Nowa Skoda Elroq jest dostępna w trzech różnych rozmiarach baterii, które oferują szybkie ładowanie. Model kosztuje 33 tys. euro., czyli mniej więcej tyle samo, co jego odpowiednik z silnikiem spalinowym. Dzięki zbliżonej cenie klienci mogą spokojnie rozważyć, czy chcą auto ekologiczne, bez presji dotyczącej ceny.
Dyrektor generalny Klaus Zellmer uważa, że nowy SUV Skody zmieni zasady gry dla marki w zakresie pojazdów elektrycznych ze względu na konkurencyjną cenę.
Wysoka cena budzi sprzeciw klientów
Jak zauważa Bloomberg, kierowcy w Europie sprzeciwili się wysokim kosztom pojazdów elektrycznych Volkswagena, Stellantisa i Renault, po tym jak kraje takie jak Niemcy wycofały się z dotacji.

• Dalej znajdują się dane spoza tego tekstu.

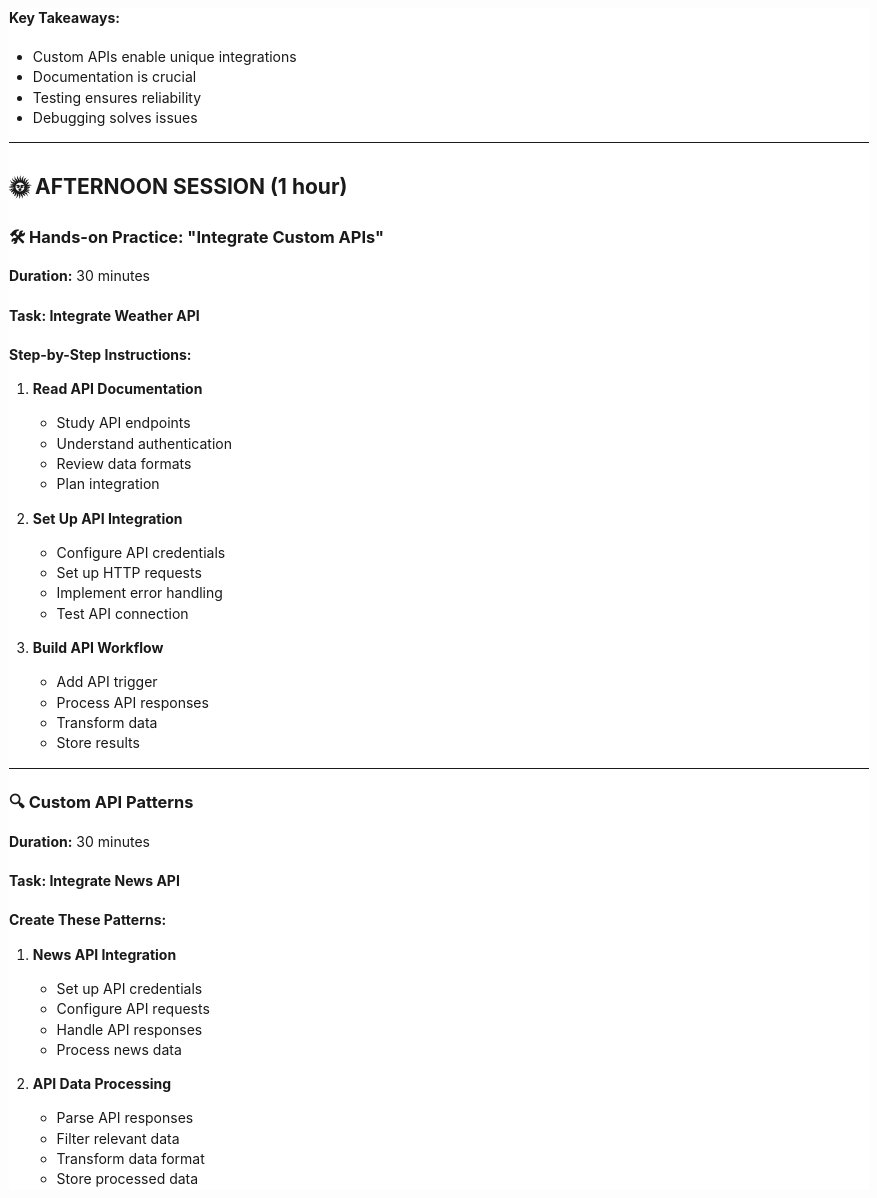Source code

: #### **Key Takeaways:**
- Custom APIs enable unique integrations
- Documentation is crucial
- Testing ensures reliability
- Debugging solves issues

---

## 🌞 AFTERNOON SESSION (1 hour)

### **🛠️ Hands-on Practice: "Integrate Custom APIs"**
**Duration:** 30 minutes

#### **Task: Integrate Weather API**

**Step-by-Step Instructions:**

1. **Read API Documentation**
   - Study API endpoints
   - Understand authentication
   - Review data formats
   - Plan integration

2. **Set Up API Integration**
   - Configure API credentials
   - Set up HTTP requests
   - Implement error handling
   - Test API connection

3. **Build API Workflow**
   - Add API trigger
   - Process API responses
   - Transform data
   - Store results

---

### **🔍 Custom API Patterns**
**Duration:** 30 minutes

#### **Task: Integrate News API**

**Create These Patterns:**

1. **News API Integration**
   - Set up API credentials
   - Configure API requests
   - Handle API responses
   - Process news data

2. **API Data Processing**
   - Parse API responses
   - Filter relevant data
   - Transform data format
   - Store processed data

Brak wsparcia rządowego otworzyło drogę chińskim markom, na czele z BYD, do zdobycia udziału w europejskim rynku dzięki tańszym modelom.
Skoda stała się jasnym punktem Volkswagena. Marka, która produkuje w krajach o niskich kosztach, w tym w Czechach i Chinach, odnotowała wzrost sprzedaży w Europie o około 9 proc. w tym roku do sierpnia.
Wyniki sprzedażowe Skody stanowią ostry kontrast na tle problemów spadającego popytu na samochody Volkswagena.
Elroq podniesie sprzedaż elektryków w Europie?
Elroq może pomóc w podniesieniu sprzedaży w Europie. Nowy model jest wyposażony w kamerę cofania, 13-calowy ekran informacyjno-rozrywkowy i cyfrowego asystenta głosowego obsługiwanego przez ChatGPT.
Cena modelu jest znacznie niższa niż ceny konkurencyjnych aut. Ceny elektrycznego SUV-a VW ID.4 zaczyna się od około 48 tys. euro. Także Atto 3 firmy BYD jest droższe od Elroq. Za Atto 3 trzeba zapłacić około 38 tys. euro.
Klienci mogą zamawiać model od środy, a dostawy mają rozpocząć się w pierwszym kwartale 2025 roku.